Far from being a conspiracy to put a whole generation off drinking milk forever, school milk was conceived as a benefit. The State Grants (Milk for School Children) Act was passed by the federal parliament in 1950 and by the end of 1951 most states were inflicting this benefit on children up to the age of 13. A report to the government in 1973 deemed school milk poor value for money and the Whitlam government abolished it.
School milk plans had been in existence in many states prior to the introduction of the federal scheme. The idea originated in Britain in the 1920s and some schemes, funded by private benefactors, were operating in Sydney as early as 1924.
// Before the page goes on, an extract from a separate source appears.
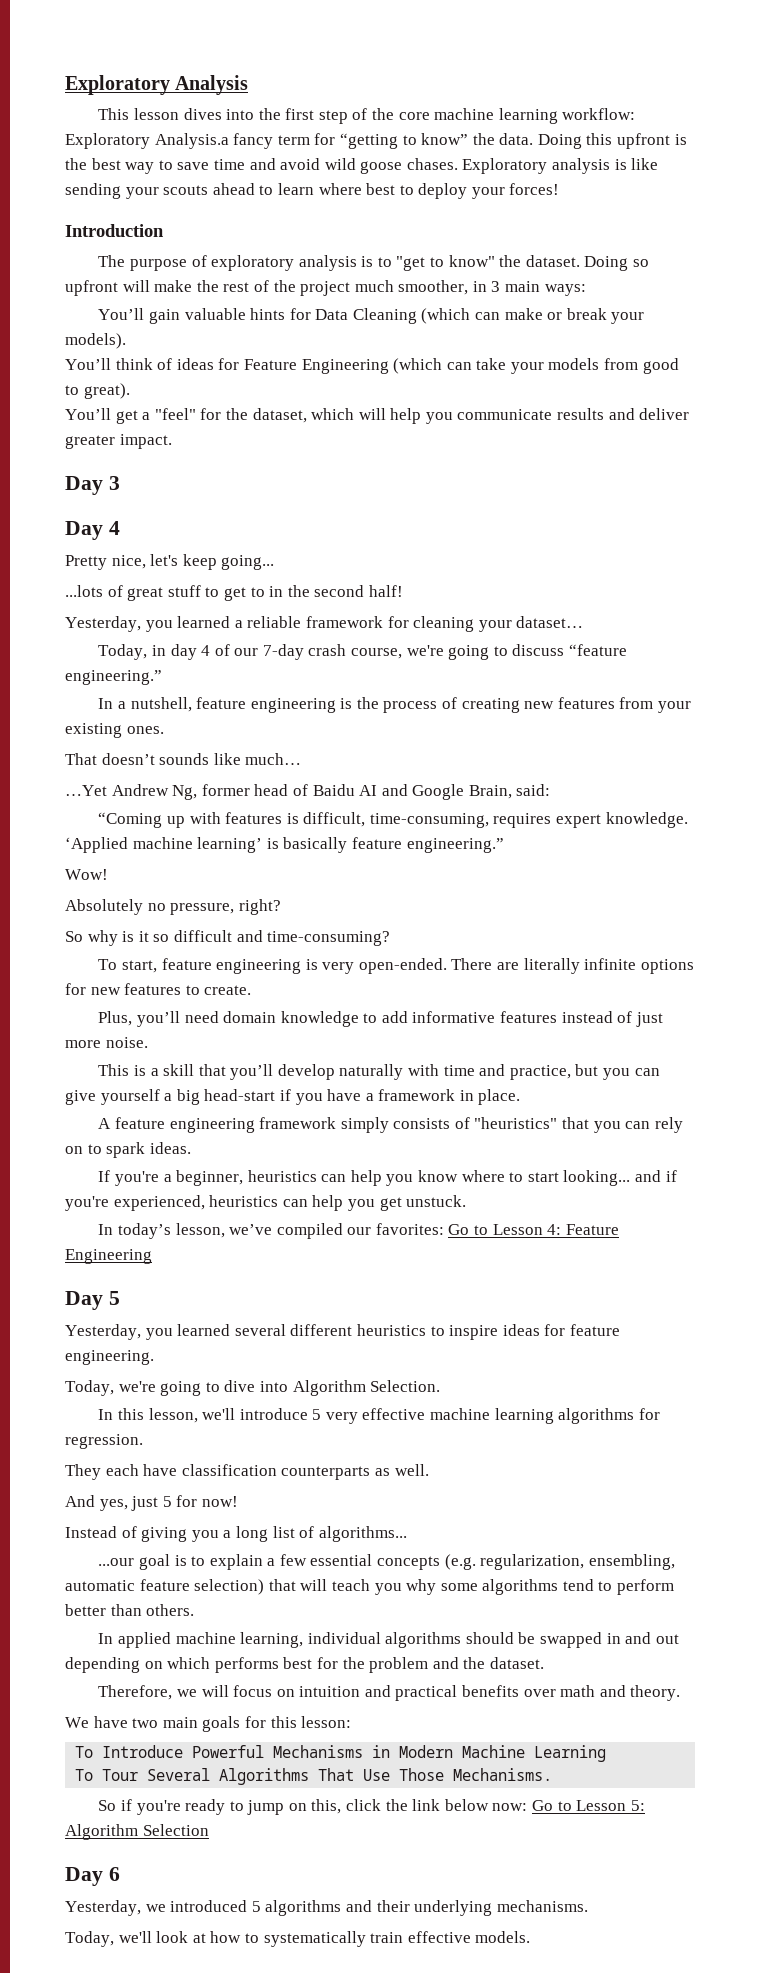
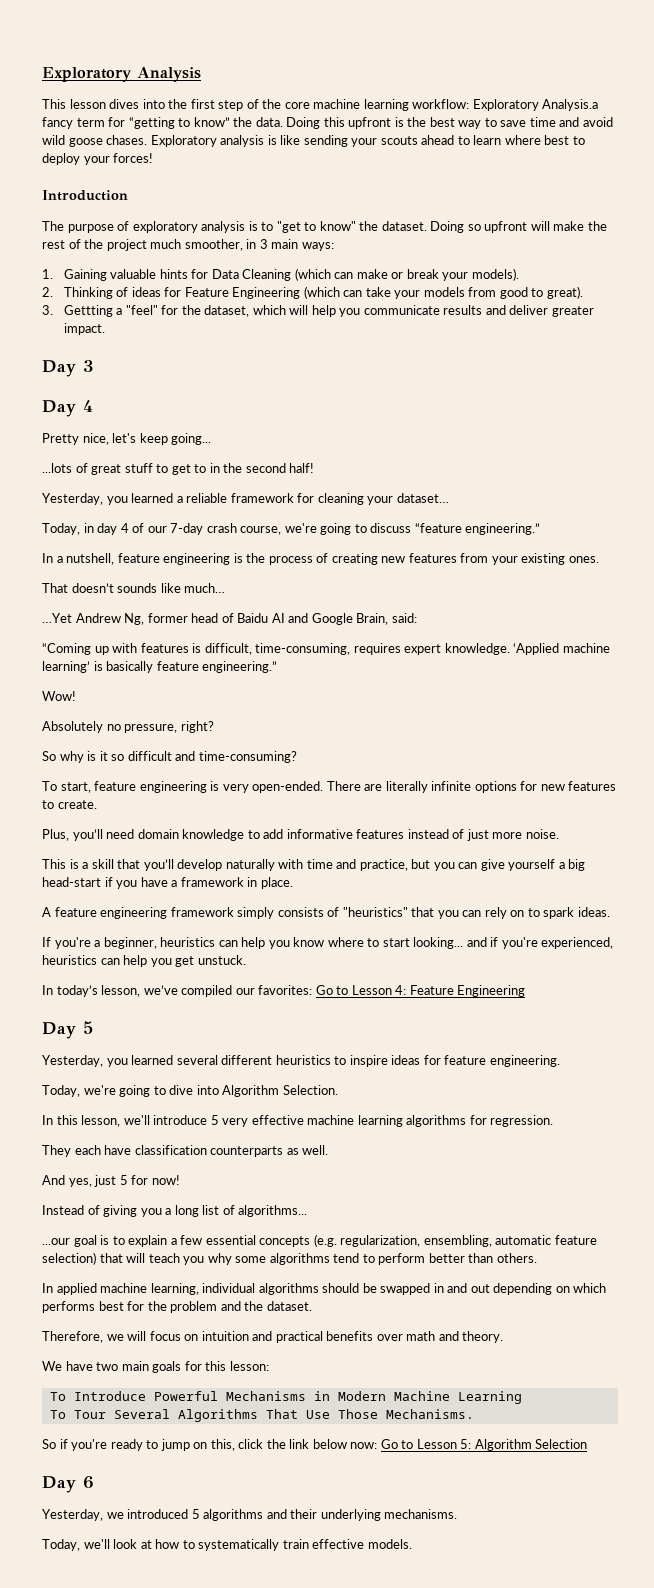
[98,308,180,324] You’ll gain -> [42,269,107,281] 1. Gaining
[65,358,153,370] You’ll think -> [42,287,113,299] 2. Thinking
[65,408,138,424] You’ll get -> [42,305,113,317] 3. Gettting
Several early schemes provided cheap, rather than free milk. From 1925 the Ashfield Dairy in Sydney operated a school milk program where each child paid sixpence a week and received the equivalent of a breakfast cup of milk each day. In its first two years, the dairy dispensed more than a million bottles, complete with straws. At a time when the objective was to fatten children up rather than slim them down, it had dramatic results. As the proprietor of the dairy wrote:
Examples of children gaining five to six pounds in weight in the first three months, as well as improving mentally, is almost daily brought under my notice: in one case, in particular, of a weakly boy who gained 7 ¼ lbs. in eleven weeks, and became much brighter in his class.
During the 1930s there was an increasing call for school milk. In New South Wales, both the Fresh Food and Ice Company and the Dairy Farmers’ Co-operative Company indicated that they were willing to supply milk to schools at specially reduced rates if the cooperation of teachers could be secured. The Co-operative proposed to supply the milk in cans with taps, with mugs for each child to use and protested that the need to supply bottled milk would require a large-scale, expensive remodelling of their plant. In Victoria, a Government-funded scheme supplied milk to schools, but only in winter. School milk schemes were proposed in Queensland, but not implemented.
The federal scheme for free milk required the cooperation of state governments to arrange for distribution. Victoria initially refused to participate but, by the end of 1951, the program was operating in all states except Queensland. Queensland eventually implemented the school milk program in 1953. Milk was distributed to creches, kindergartens, nursery schools and private and public schools. In total, close to a million students aged up to 13 received one-third of a pint of milk each school day.
Recollections of the scheme vary. While some remember it fondly, most seem to have unpleasant memories of milk left to become warm and unappetising. Many claim it put them off milk forever. Personally, I would rank the abolition of school milk as one of the crowning achievements of the Whitlam government.